Exercise aim: Copy the material from the line containing "Which series has" through the end, swapping "chart" for "graph" and leaving everything else unchanged. Leave the pictures out of your answer.
BEGIN Data section
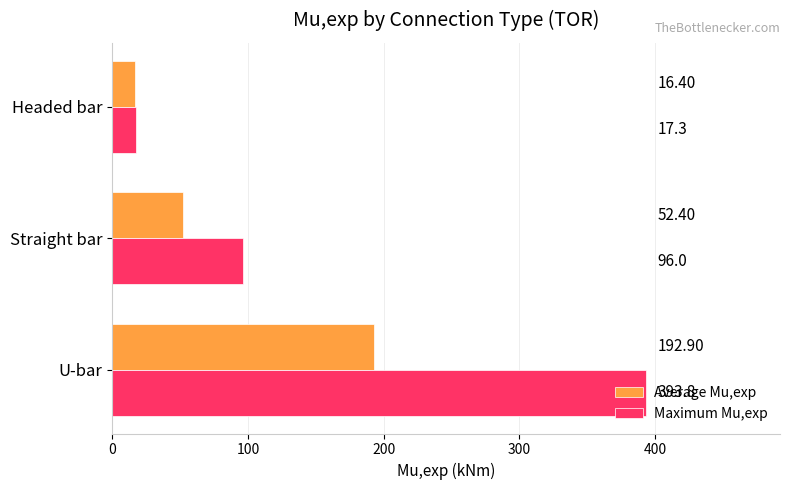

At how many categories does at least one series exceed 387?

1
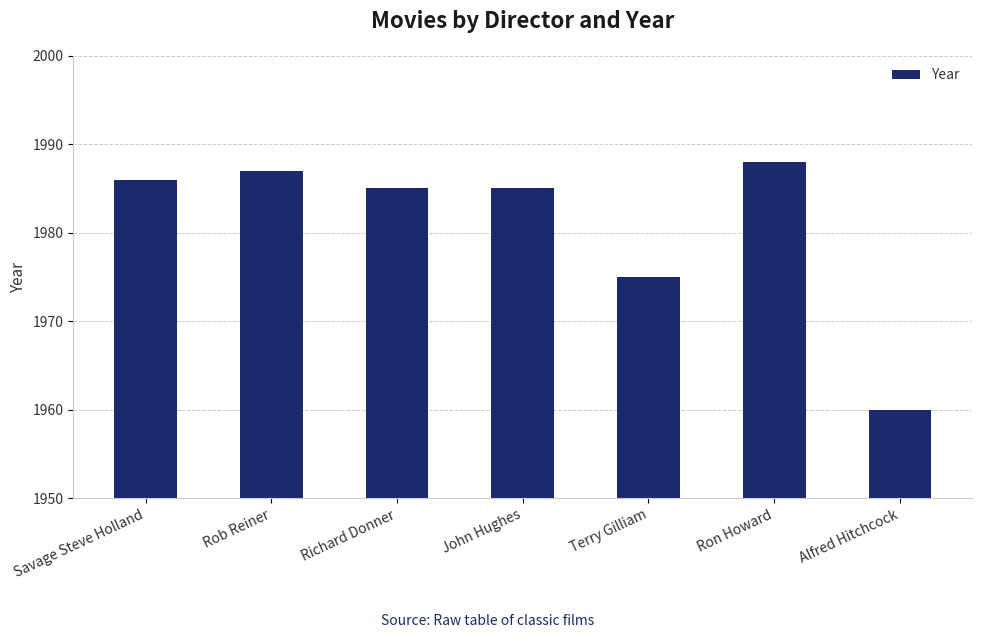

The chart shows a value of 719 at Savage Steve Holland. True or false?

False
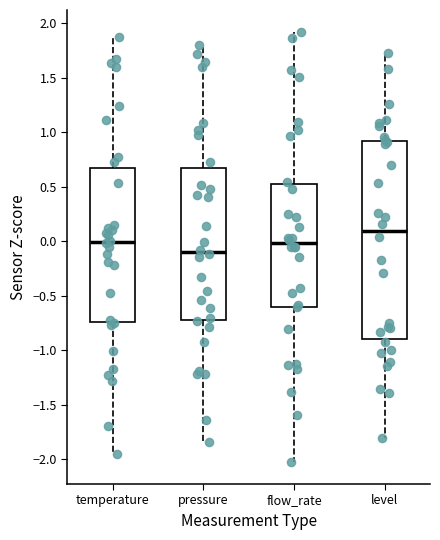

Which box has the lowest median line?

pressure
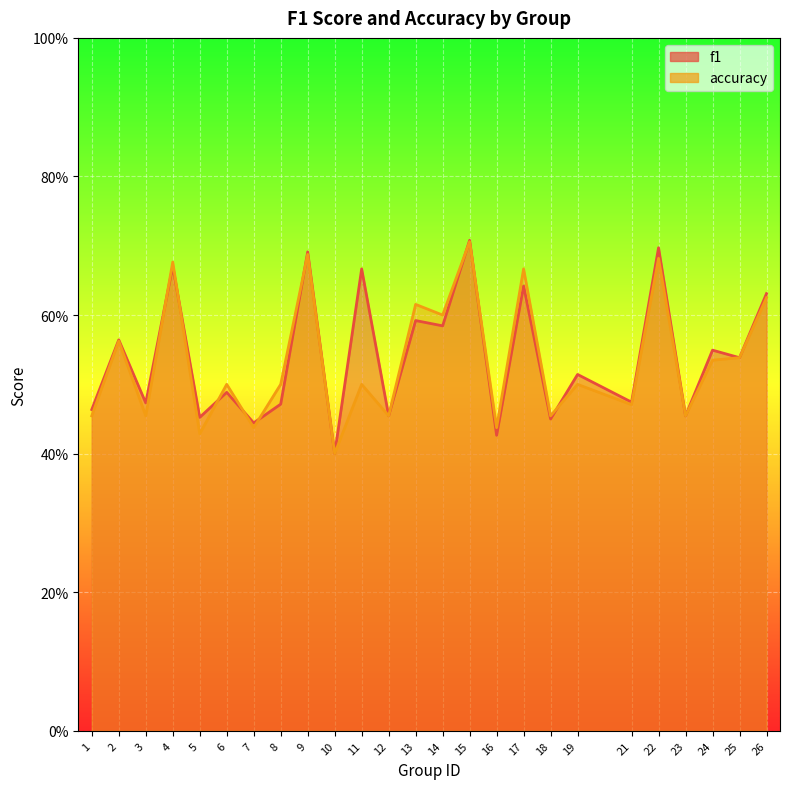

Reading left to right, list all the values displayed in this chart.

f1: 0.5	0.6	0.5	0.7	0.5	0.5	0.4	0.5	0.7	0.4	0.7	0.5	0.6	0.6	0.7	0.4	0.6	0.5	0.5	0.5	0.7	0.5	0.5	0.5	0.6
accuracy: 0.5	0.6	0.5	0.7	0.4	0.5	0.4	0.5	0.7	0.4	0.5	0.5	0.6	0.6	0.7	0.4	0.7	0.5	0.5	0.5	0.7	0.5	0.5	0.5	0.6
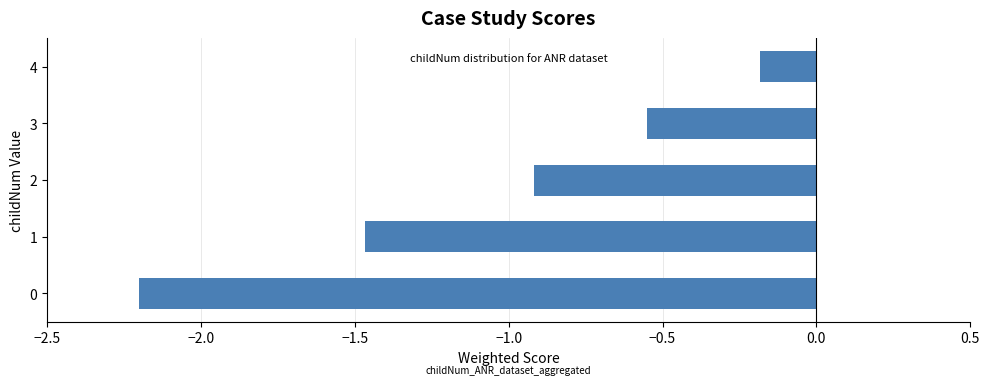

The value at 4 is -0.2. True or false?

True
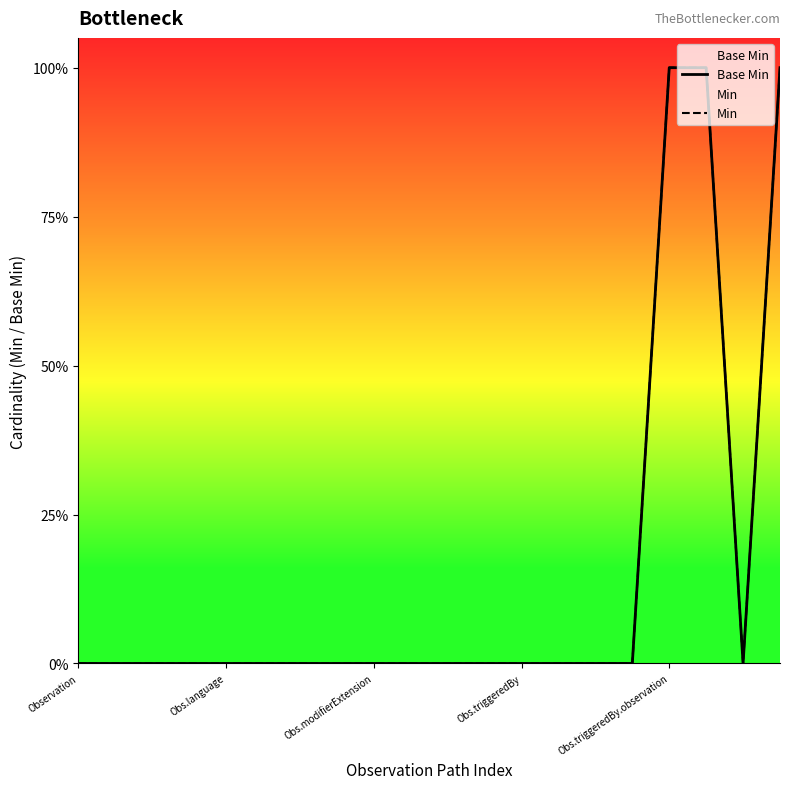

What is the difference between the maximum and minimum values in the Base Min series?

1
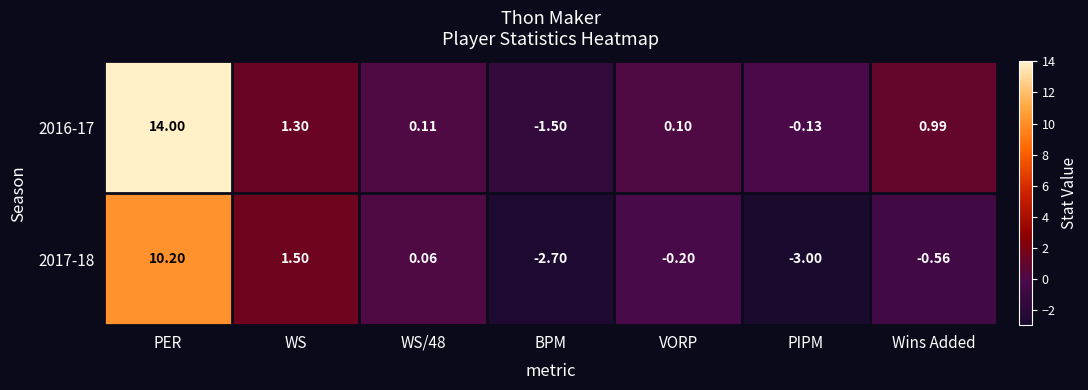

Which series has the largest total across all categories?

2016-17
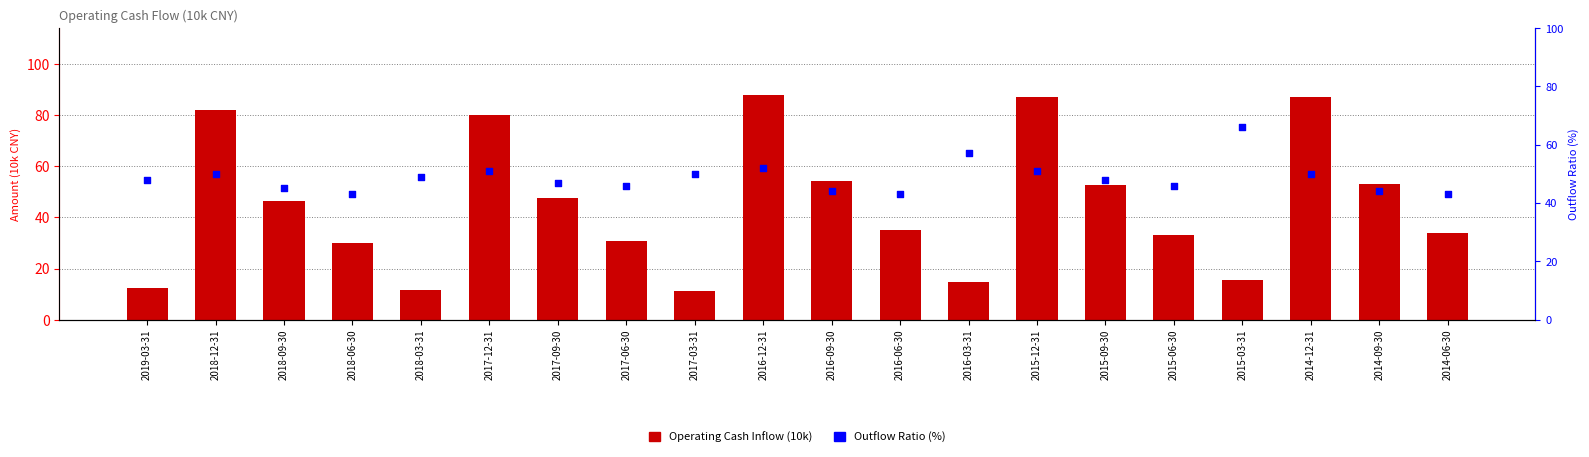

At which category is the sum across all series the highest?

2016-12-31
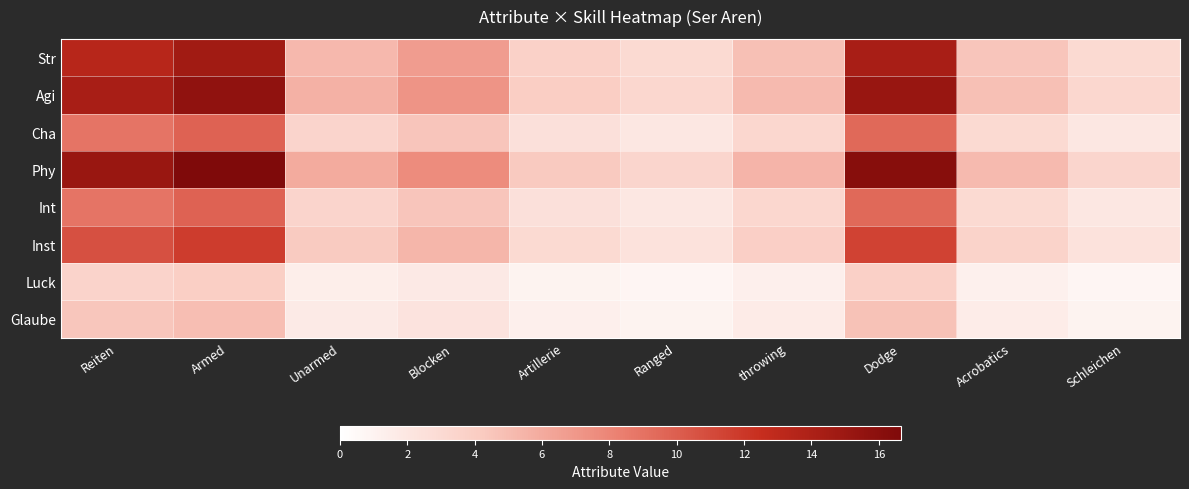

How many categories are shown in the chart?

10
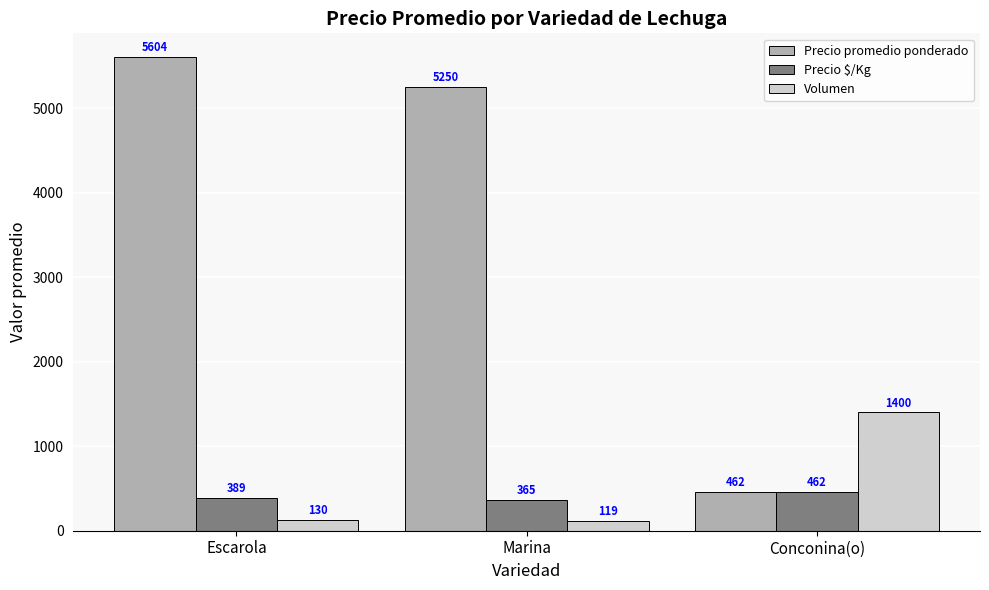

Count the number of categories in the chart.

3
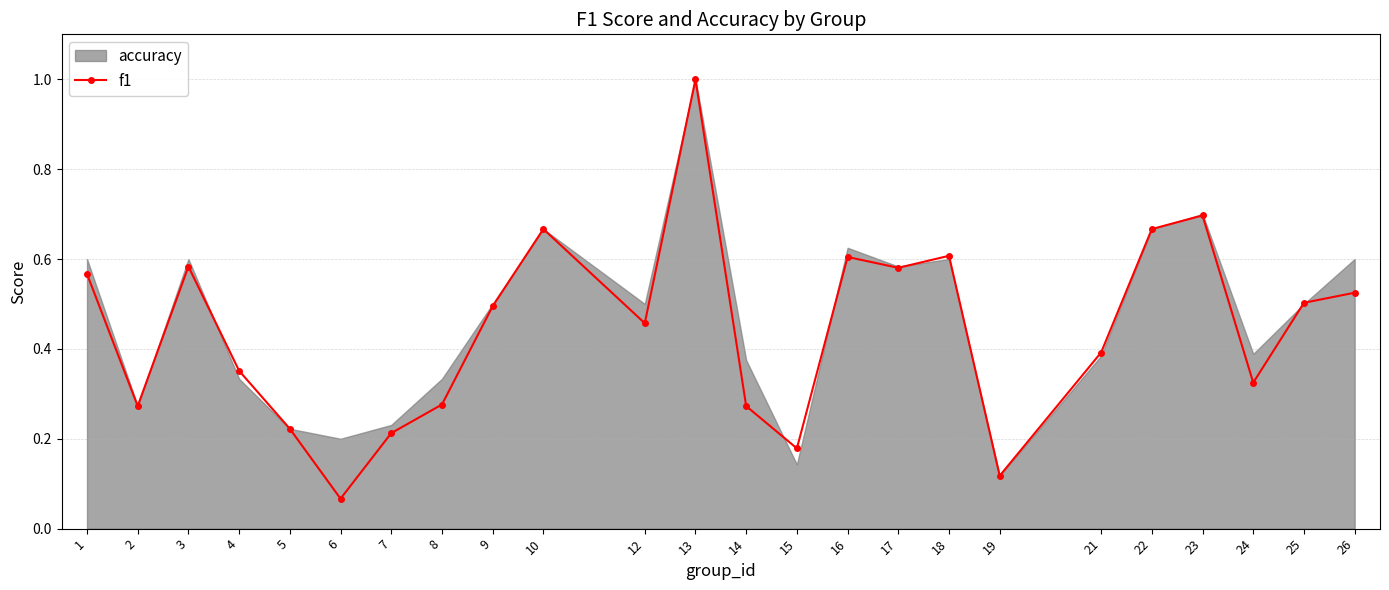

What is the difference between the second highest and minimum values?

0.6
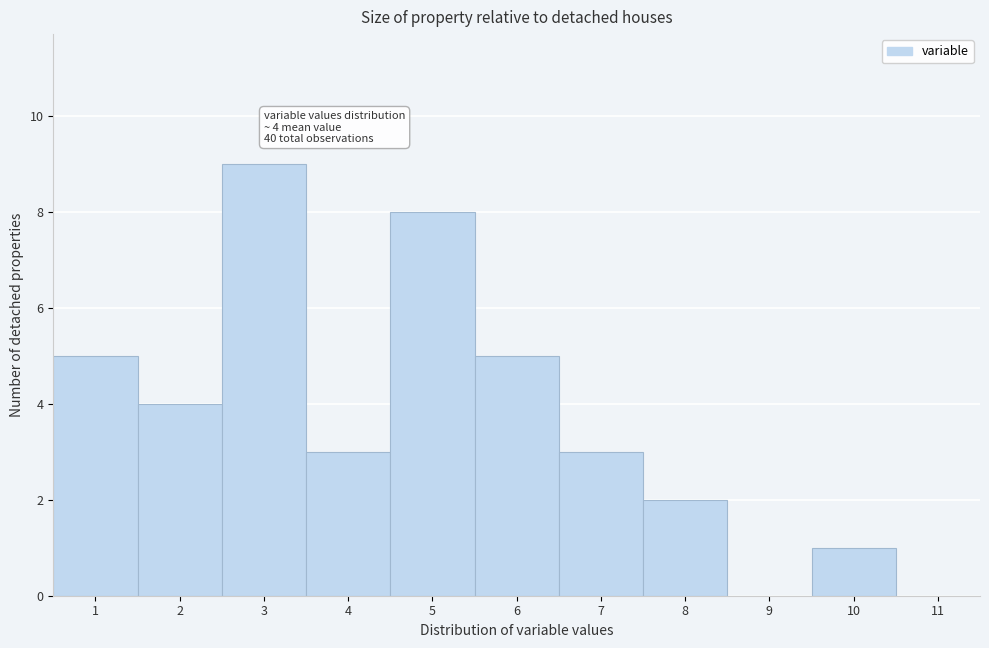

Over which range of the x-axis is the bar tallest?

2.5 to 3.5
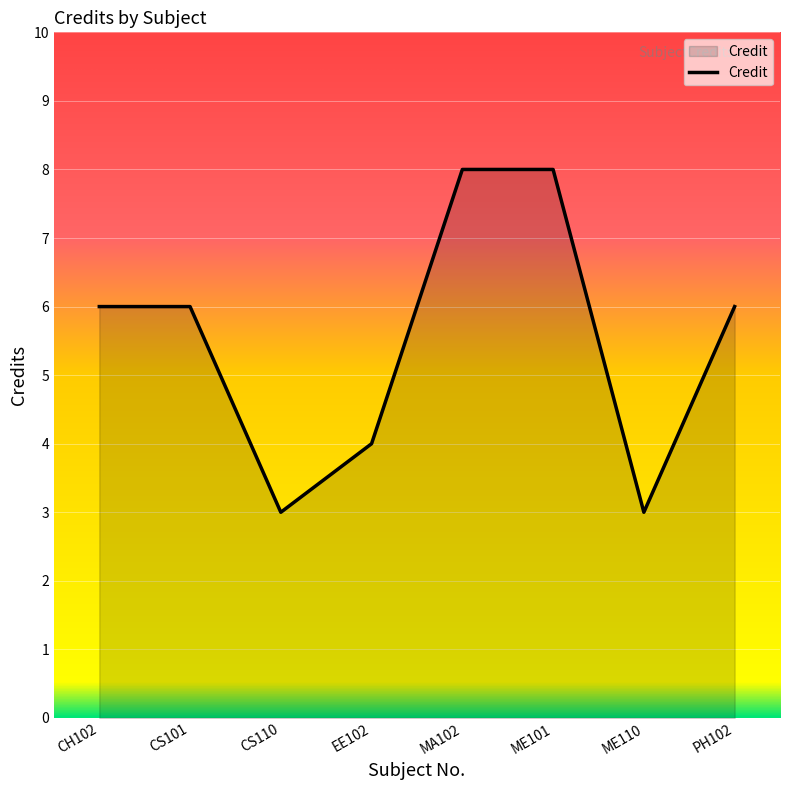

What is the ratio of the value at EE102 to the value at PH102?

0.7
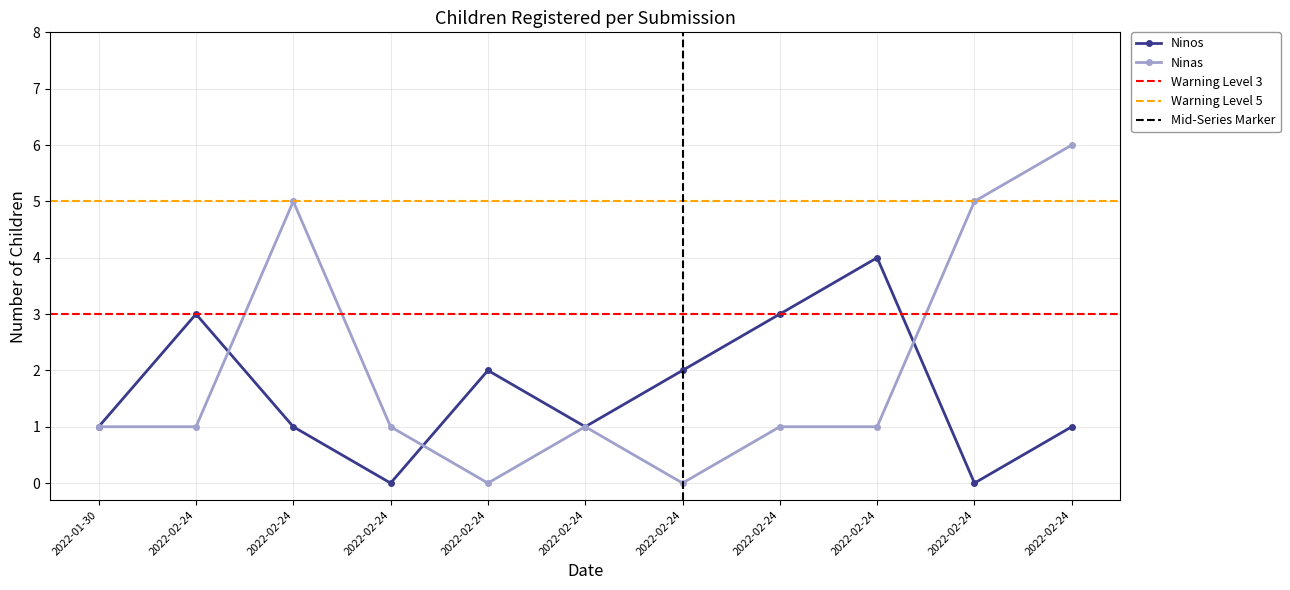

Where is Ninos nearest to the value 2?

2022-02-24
END Data section
Task solution:
Which series has the largest total across all categories?

2016-17

At which category is the sum across all series the highest?

2016-12-31

How many categories are shown in the graph?

10

Count the number of categories in the graph.

3

What is the difference between the second highest and minimum values?

0.6

Over which range of the x-axis is the bar tallest?

2.5 to 3.5

What is the ratio of the value at EE102 to the value at PH102?

0.7

Where is Ninos nearest to the value 2?

2022-02-24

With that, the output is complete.